Highlights & Insights

  • The three-level cognitive hierarchy framework serves not only as a task organization principle but also as a guiding design for the training strategy.
  • First unification of six affective tasks under <3B parameters, achieving an outstanding balance between efficiency and capability.
  • The Phase 2 design positioning intent recognition as a bridge between perception and reasoning is theoretically grounded — intent inference requires cross-modal integration.

Limitations & Future Work

  • Small-scale models may still underperform larger models on complex reasoning tasks.
  • Training data primarily covers English and Chinese; multilingual generalization remains unverified.
  • MSA is not explicitly trained but implicitly acquired from related tasks, which may be suboptimal.
  • vs.
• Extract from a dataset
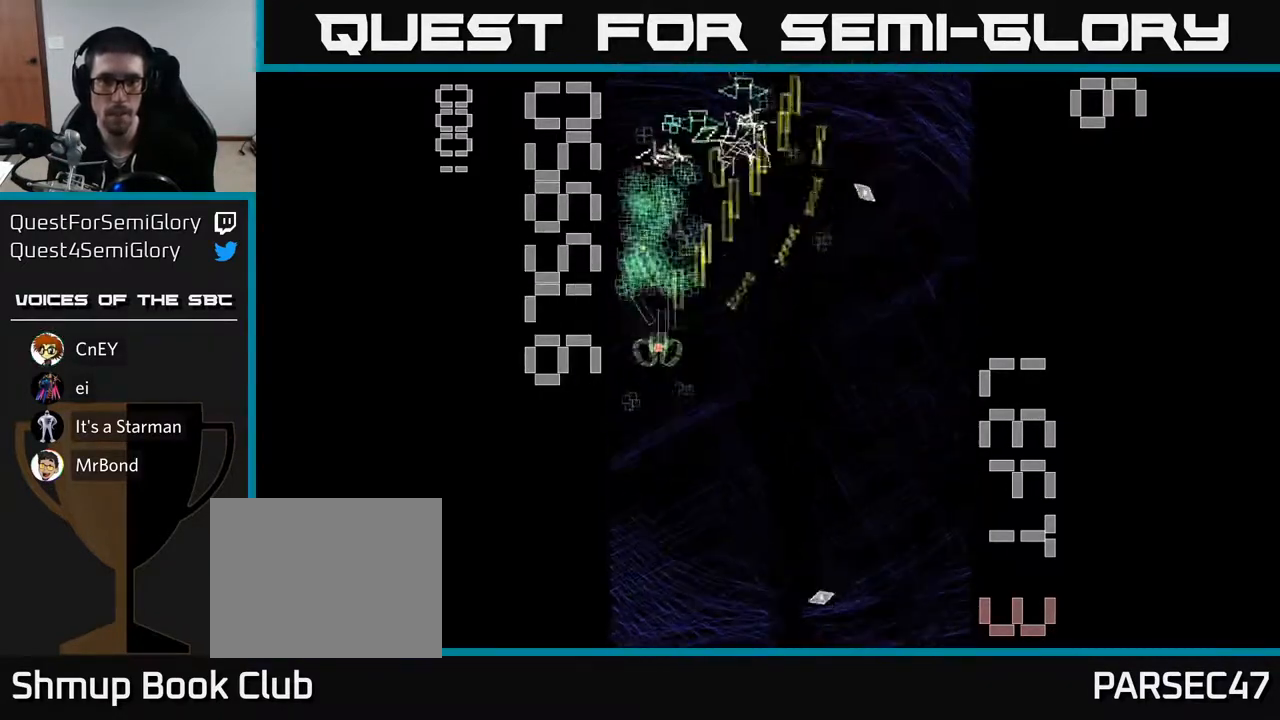
{"buttons": ["R2", "DPAD_UP", "DPAD_LEFT"], "left_stick": "center", "events": [[33, "DPAD_DOWN", "down"], [50, "DPAD_RIGHT", "down"], [217, "DPAD_DOWN", "up"], [300, "DPAD_RIGHT", "up"], [333, "DPAD_LEFT", "down"], [483, "DPAD_UP", "down"]]}
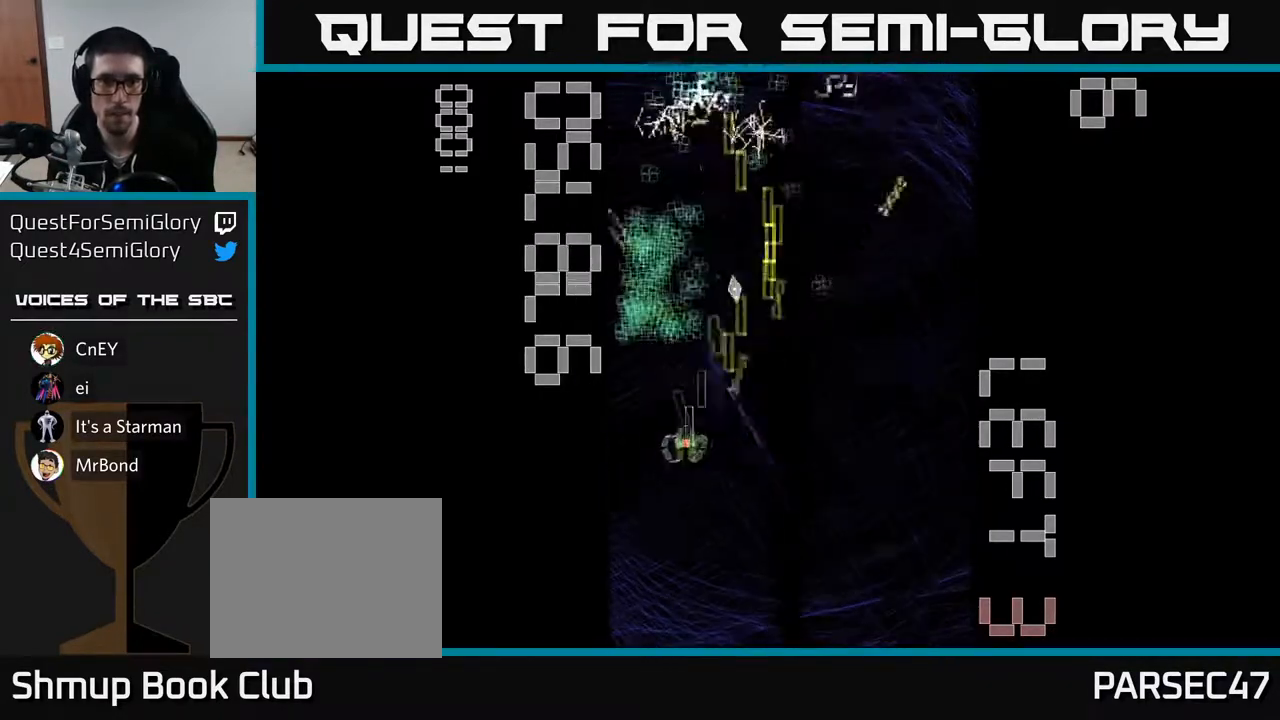
{"buttons": ["R2", "DPAD_DOWN"], "left_stick": "center", "events": [[83, "DPAD_LEFT", "up"], [150, "DPAD_RIGHT", "down"], [317, "DPAD_RIGHT", "up"], [400, "DPAD_LEFT", "down"], [433, "DPAD_UP", "up"], [467, "DPAD_DOWN", "down"], [467, "DPAD_LEFT", "up"]]}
AffectGPT: Supports four tasks with 8.3B parameters; Nano-EmoX supports six tasks with 2.2B parameters at comparable or superior performance.
  • vs. EmoLLMs: Operates only on text-level affective tasks; Nano-EmoX extends to complete multimodal affective intelligence.

Rating

  • Novelty: ⭐⭐⭐⭐ The cognitive hierarchy framework and P2E training strategy are genuinely novel.
  • Experimental Thoroughness: ⭐⭐⭐⭐⭐ Comprehensive evaluation across six tasks with thorough ablation studies.
  • Writing Quality: ⭐⭐⭐⭐ Clear framework presentation with a solid cognitive-theoretic foundation.
  • Value: ⭐⭐⭐⭐⭐ A compact and efficient unified affective AI system with high practical deployment value.